After two decades and $10 billion — as well as a Congressional effort to kill the project — the James Webb Space Telescope (JWST) has finally delivered its first batch of science images. And, simply put, wow.
Yesterday (July 11), President Biden hosted a press briefing in which he presented the first teaser image from JWST. The image, the deepest infrared shot ever taken, shows a foreground galaxy cluster called SMACS 0723 that is acting as gravitational lens, revealing much more distant galaxies behind it. Due to their extreme distances, these ancient galaxies are heavily redshifted, appearing like bright orange-red tadpoles in a cosmic whirlpool.
Whereas the Hubble Space Telescope required weeks to take such deep-field shots, JWST spent only 12.5 hours to grab this view of SMACS 0723 and beyond. It’s more than just a pretty picture, too, as JWST’s impeccable infrared vision even allowed researchers to determine the basic chemical composition of a 13.1 billion-year-old galaxy in the background.
JWST: The start of something special
Based on the quality of yesterday’s deep image, as well as the other breathtaking images released today (July 12) during a livestream on NASA TV, the world’s largest and most powerful space telescope is clearly going to be a juggernaut.
The remaining images released today, selected by a team of representatives from NASA, the Space Telescope Science Institute, the Canadian Space Agency, and the European Space Agency, spanned a range of different types of targets that JWST will investigate throughout its mission. Today’s targets include two nebulae, a tight group of interacting galaxies, and a strange exoplanet in our Milky Way.
Specifically, today’s images showcase the Carina Nebula, a stellar nursery for massive stars that’s located some 7,600 light-years away; the Southern Ring Nebula, the ejected remains of a dying star located some 2,000 light-years away; Stephen’s Quintet, a compact interacting galaxy group located some 290 million light-years away; and WASP-96 b, a hot gas giant that orbits its star every 3.4 days and is located more than 1,000 light years away.

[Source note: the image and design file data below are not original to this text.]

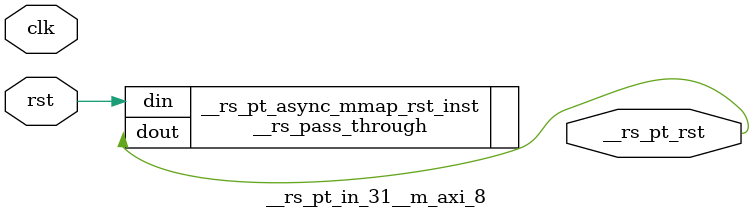
<source format=v>
`timescale 1 ns / 1 ps
/**   Generated by RapidStream   **/
module __rs_pt_in_31__m_axi_8 #(
    parameter BufferSize         = 32,
    parameter BufferSizeLog      = 5,
    parameter AddrWidth          = 64,
    parameter AxiSideAddrWidth   = 64,
    parameter DataWidth          = 512,
    parameter DataWidthBytesLog  = 6,
    parameter WaitTimeWidth      = 4,
    parameter BurstLenWidth      = 8,
    parameter EnableReadChannel  = 1,
    parameter EnableWriteChannel = 1,
    parameter MaxWaitTime        = 3,
    parameter MaxBurstLen        = 15
) (
    output wire __rs_pt_rst,
    input wire  clk,
    input wire  rst
);




__rs_pass_through #(
    .WIDTH (1)
) __rs_pt_async_mmap_rst_inst /**   Generated by RapidStream   **/ (
    .din  (rst),
    .dout (__rs_pt_rst)
);

endmodule  // __rs_pt_in_31__m_axi_8
</source>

The Carina Nebula image presents a brown bank of a stellar nursery’s gas and dust, which gives the image the appearance of a ridge silhouetting the starry sky behind it. This has already earned the image the nickname Cosmic Cliffs — and it reveals hundreds of stars never-before-seen to human eyes. In this view, gas jets are seen blowing dust clear from newborn stars, and the high-resolution shot also shows structures that scientists are as yet unable to interpret. Infrared light, which JWST is built to detect, can often reveal more than visual light because infrared cuts through gas and dust. This image shows gas congealing to create stars and jets of energy sculpting the surrounding nebula, both aiding and slowing star formation.
Meanwhile, shockingly detailed views of the Southern Ring Nebula — which looks a bit like an amoeba or an algae bloom — reveal, for the first time, that one of the two stars at the nebula’s center is shrouded with dust. By using JWST to monitor the interplay of starlight, gas, and dust, over time, scientists will gain a much better sense of the dynamics of dying stars such as this, as well as the planetary nebulae they produce.
The Stephen’s Quintet imagery shows a bright heart of heated materials falling into a black hole at the center of a galaxy. The data and imagery reveal new information about the temperatures and motions of the gas that will allow astrophysicists to better understand what happens around black holes. In near- and mid-infrared wavelengths, JWST also captured individual stars within the galaxies that make up Stephen’s Quintet, revealing highly specific, never-before-seen interactions in the group as star birth is triggered.
JWST also took a spectrum of the exoplanet WASP-96 b’s. By breaking down the light streaming through the planet’s atmosphere, scientists uncovered evidence of water vapor, leading them to believe WASP-96 b features something familiar to us here on Earth: clouds and hazes. While not a visually stunning image — after all, it’s a spectrum — the result shows that JWST will help astronomers make great strides at better understanding both the planets of our solar system and the rocky, Earth-like worlds that reside farther out in the Milky Way.
James Webb Space Telescope
With a 21.3 feet (6.5 meter) mirror composed of 18 gold-plated hexagons, a tennis-court sized Sun shield, and four high-tech instruments working in visible and near-to-mid infrared wavelengths, the James Webb Space Telescope currently resides about a million miles (1.5 million kilometers) away from Earth. It orbits the Sun at a point called L2, where competing gravitational forces from the Earth and Sun keep it in a relatively stable orbit.
JWST launched on Christmas Day 2021 from French Guiana and has performed flawlessly since then. And that’s very good news, too. Unlike Hubble, which resides in low-Earth orbit, JWST is too far away to be serviced. If it breaks down, that’s it for the $10-billion mission.
In other words, a great deal is riding on this dream instrument for astronomers. With the help of JWST, researchers plan to study everything from the evolution of the early universe to potentially habitable exoplanets. And this week’s images are just the beginning of science returns that promise to revolutionize many aspects of astronomy for decades to come.